Alle 14,11, dice ancora il gip, è stato fermato dagli agenti del commissariato su indicazione di un testimone. E «all’atto del controllo e prima ancora di declinare le proprie generalità», il 32enne ha consegnato «a uno degli agenti un cellulare nero, riferendo che era di proprietà di una persona che aveva picchiato poco prima», si legge sempre nell’ordinanza. Nel frattempo altri poliziotti e sanitari hanno soccorso la vittima, e «nonostante le manovre rianimatorie poste in essere dallo stesso personale di polizia e sanitario», dice ancora il gip nell’ordinanza ne «veniva constatato il decesso alle ore 15». Ecco l’ora di scarto tra l’aggressione e la constatazione della morte di Alika, avvenuta si legge sempre nell’ordinanza per un «arresto cardiocircolatorio traumatico».

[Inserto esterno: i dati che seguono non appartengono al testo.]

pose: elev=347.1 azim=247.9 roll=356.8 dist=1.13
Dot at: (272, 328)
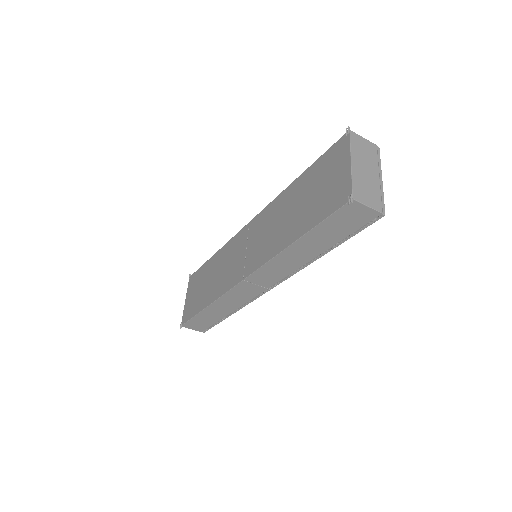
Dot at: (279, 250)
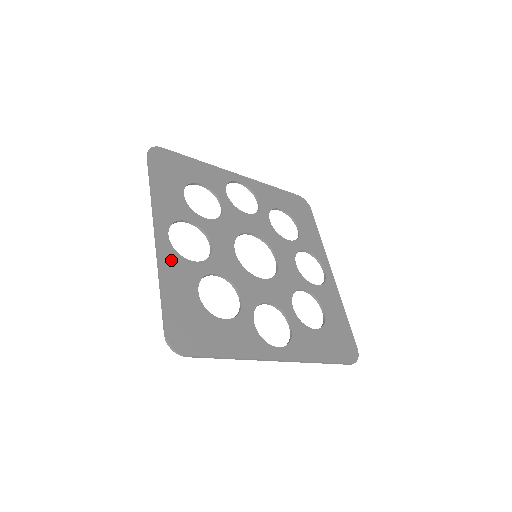
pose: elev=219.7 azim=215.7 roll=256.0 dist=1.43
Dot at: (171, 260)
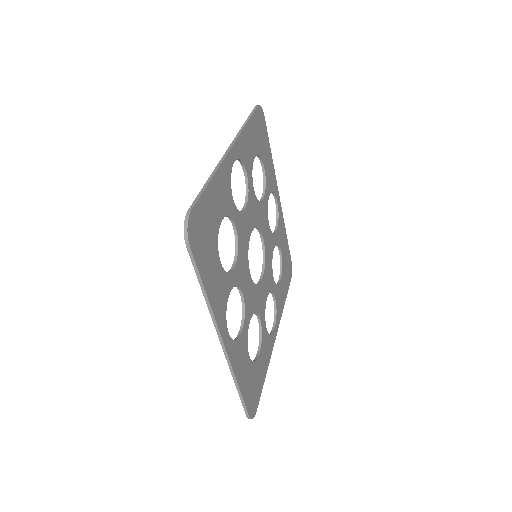
Dot at: (236, 355)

Qualche certezza in più invece arriva sui problemi psichici di Ferlazzo. Era stata infatti la mamma stessa, Ursula Loprete, a chiedere nel 2018 tramite ricorso al tribunale di Salerno l’amministrazione di sostegno per il figlio. Il Tribunale, poi, aveva accolto il ricorso e nominato proprio lei come amministratrice di sostegno con un decreto del 1 aprile 2019. «Nel corpo del decreto – specifica l’avvocato Roberta Bizzarri, che difende Ferlazzo – si è evince che lui all’epoca aveva già subito 7 Tso». Oltre al fatto che era già stato per due anni in una comunità di recupero sia per i problemi psichici, sia per problemi di tossicodipendenza.

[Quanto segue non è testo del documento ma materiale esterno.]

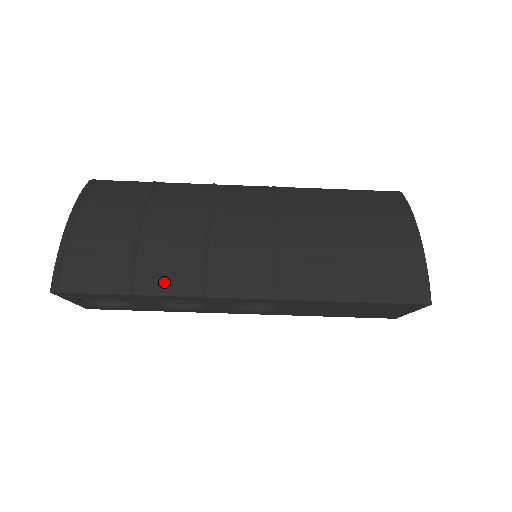
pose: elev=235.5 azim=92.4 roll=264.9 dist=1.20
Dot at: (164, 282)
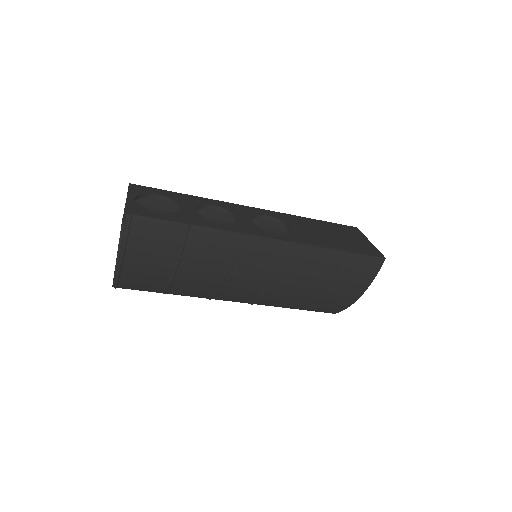
Dot at: (187, 294)
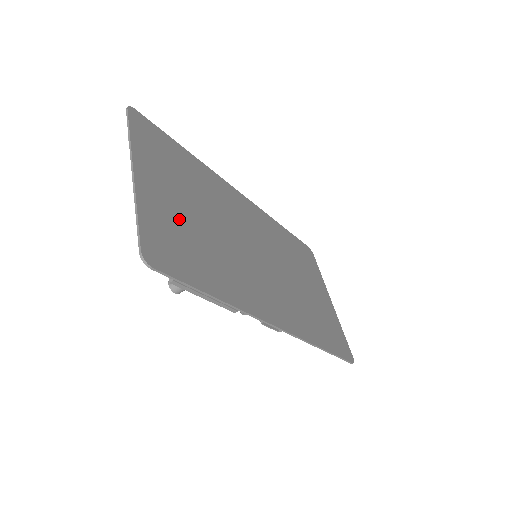
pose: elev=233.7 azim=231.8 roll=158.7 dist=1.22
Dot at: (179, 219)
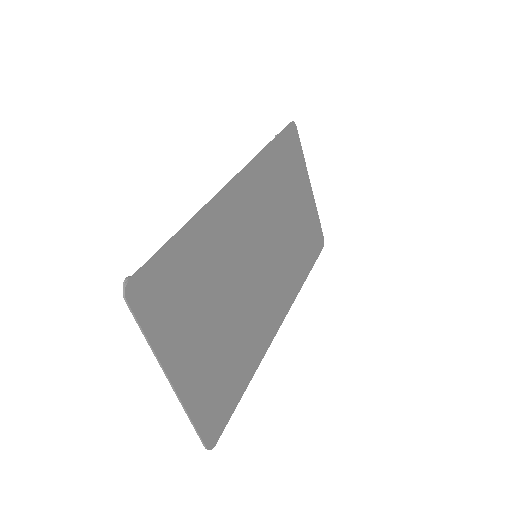
Dot at: (210, 361)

A Civitanova Ferlazzo è arrivato qualche mese fa ed è andato a convivere con la compagna. Aveva anche trovato un lavoro temporaneo in un’azienda metalmeccanica della città alta dove, come ha raccontato il titolare, si era reso protagonista di uno scatto d’ira, anche se non aveva mai dare particolari problemi. Ora la procura vuole approfondire anche il ruolo della madre come amministratrice di sostegno.